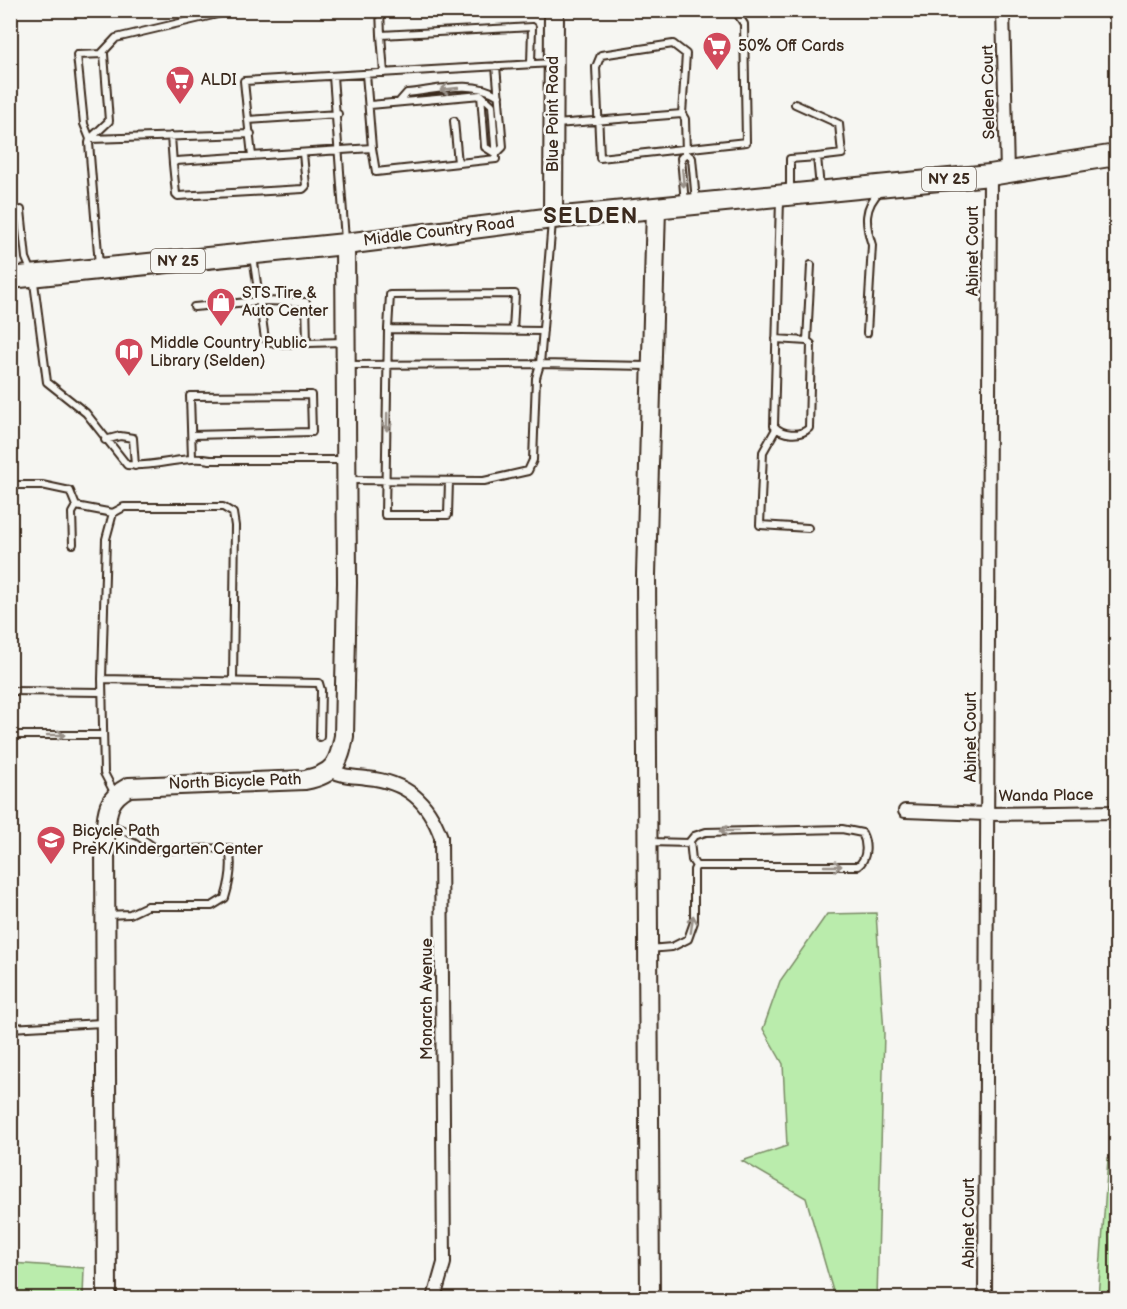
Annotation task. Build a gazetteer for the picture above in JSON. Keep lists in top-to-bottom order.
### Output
{
  "streets": {
    "main road": ["NY 25", "Middle Country Road"],
    "street": [
      "Selden Court",
      "Blue Point Road",
      "Abinet Court",
      "North Bicycle Path",
      "Wanda Place",
      "Monarch Avenue"
    ]
  },
  "crossings": [
    ["Selden Court", "Middle Country Road"],
    ["Selden Court", "Abinet Court"],
    ["Blue Point Road", "Middle Country Road"],
    ["Middle Country Road", "Abinet Court"],
    ["Abinet Court", "Wanda Place"],
    ["North Bicycle Path", "Monarch Avenue"]
  ],
  "districts": ["SELDEN"],
  "places": {
    "supermarket": ["50% Off Cards", "ALDI"],
    "shop": ["STS Tire & Auto Center"],
    "library": ["Middle Country Public Library (Selden)"],
    "school or university": ["Bicycle Path PreK/Kindergarten Center"]
  }
}
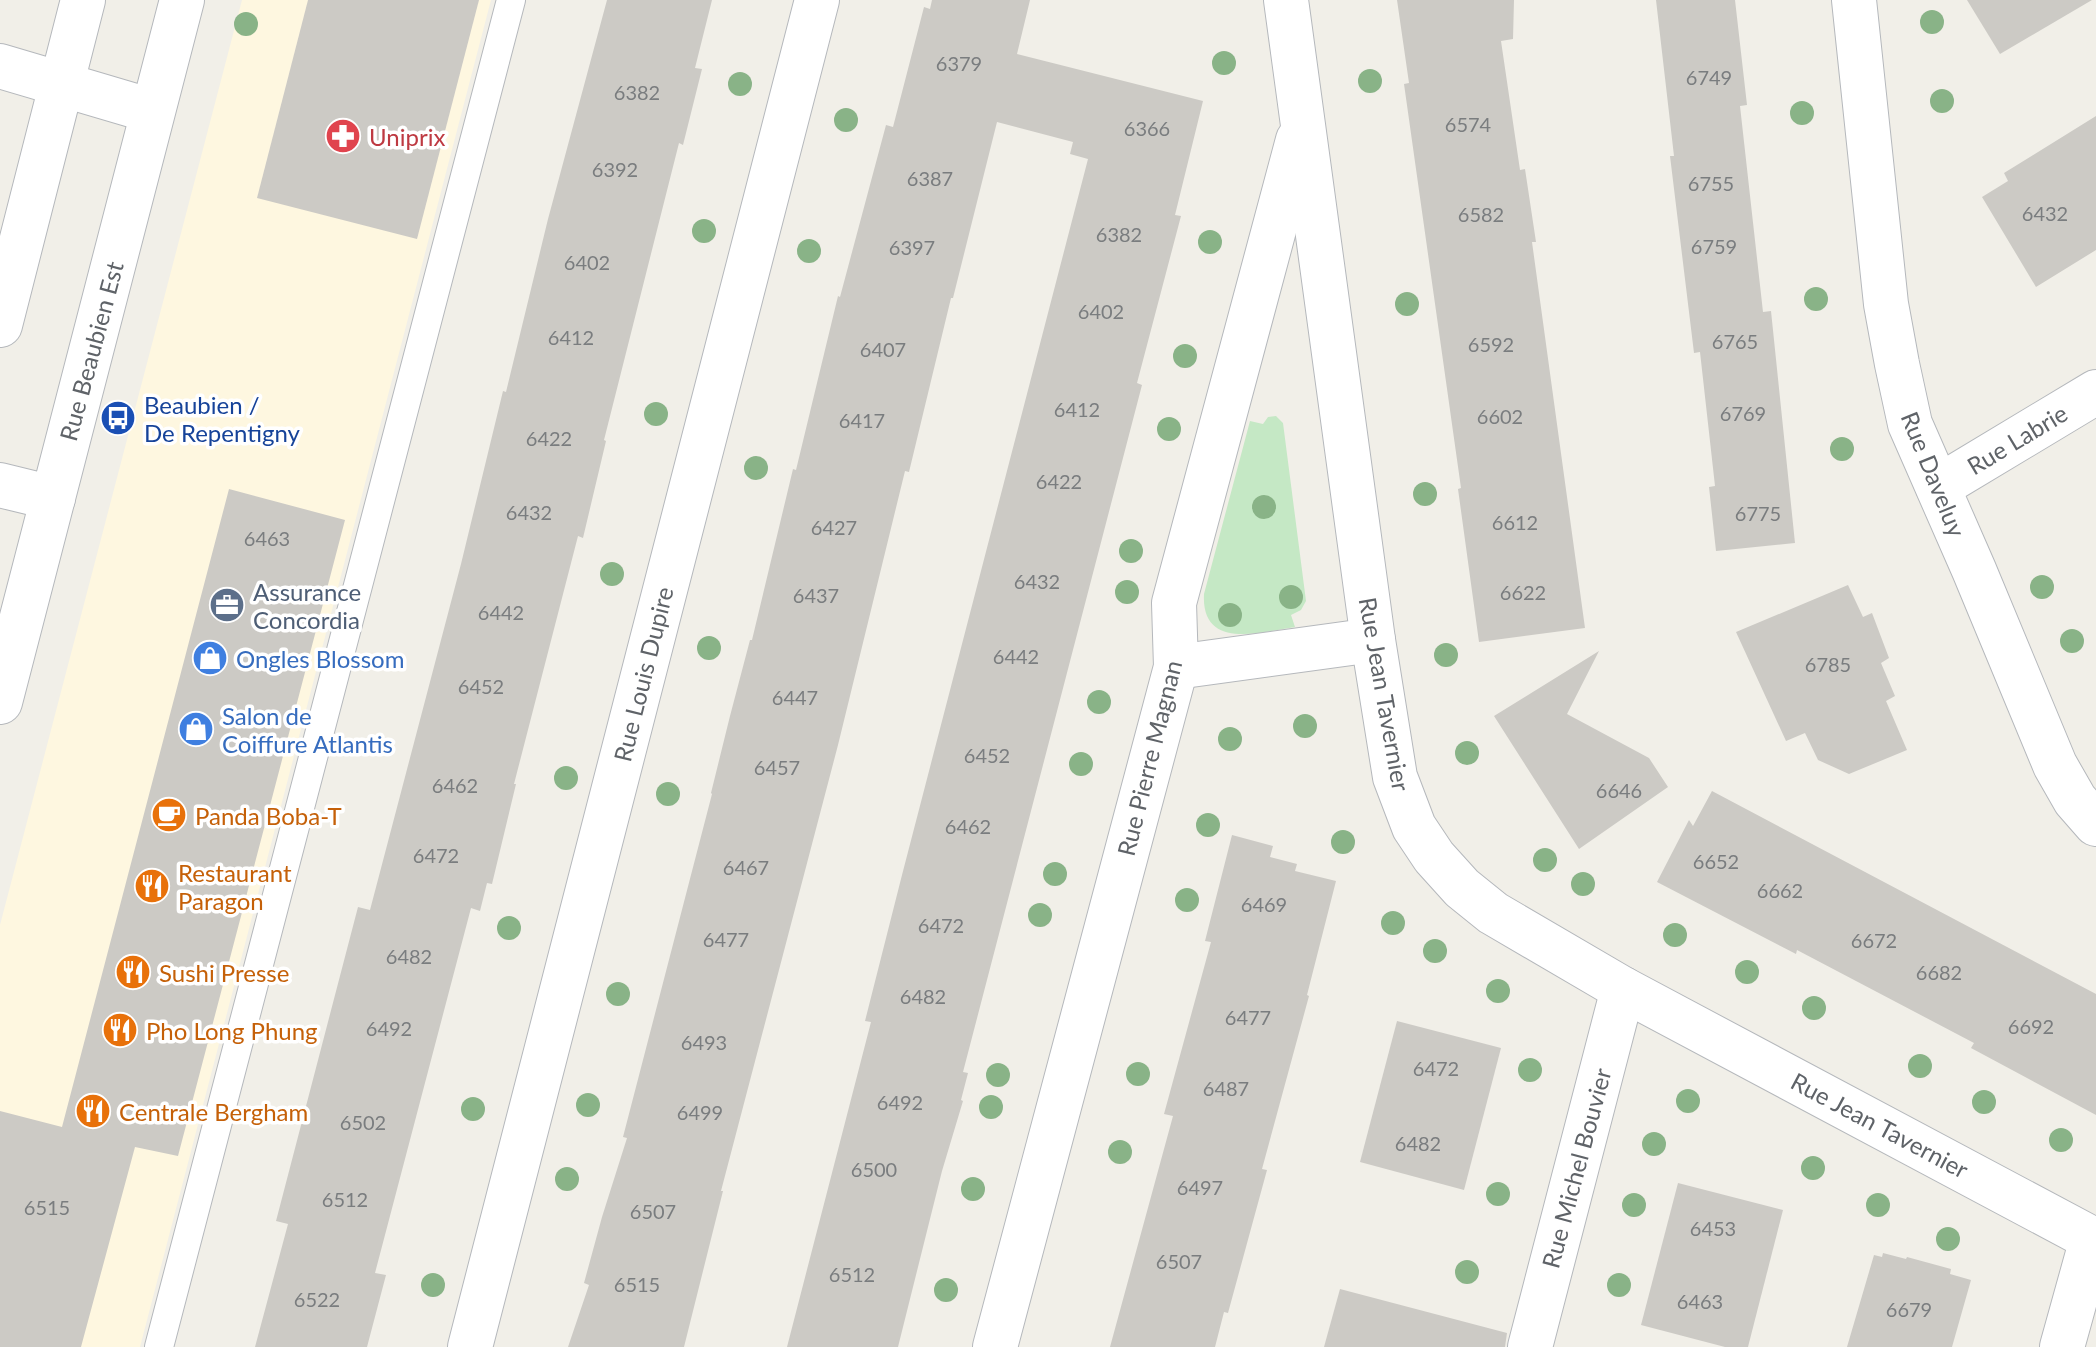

------------------------------------------------

■ Work item:
If an entry contains a picture, omit it; restate everything else word for word.

■ Result of the task:
Annotation task. Build a gazetteer for the picture above in JSON. Keep lists in top-to-bottom order.
### Output
{
  "streets": {
    "main road": ["NY 25", "Middle Country Road"],
    "street": [
      "Selden Court",
      "Blue Point Road",
      "Abinet Court",
      "North Bicycle Path",
      "Wanda Place",
      "Monarch Avenue"
    ]
  },
  "crossings": [
    ["Selden Court", "Middle Country Road"],
    ["Selden Court", "Abinet Court"],
    ["Blue Point Road", "Middle Country Road"],
    ["Middle Country Road", "Abinet Court"],
    ["Abinet Court", "Wanda Place"],
    ["North Bicycle Path", "Monarch Avenue"]
  ],
  "districts": ["SELDEN"],
  "places": {
    "supermarket": ["50% Off Cards", "ALDI"],
    "shop": ["STS Tire & Auto Center"],
    "library": ["Middle Country Public Library (Selden)"],
    "school or university": ["Bicycle Path PreK/Kindergarten Center"]
  }
}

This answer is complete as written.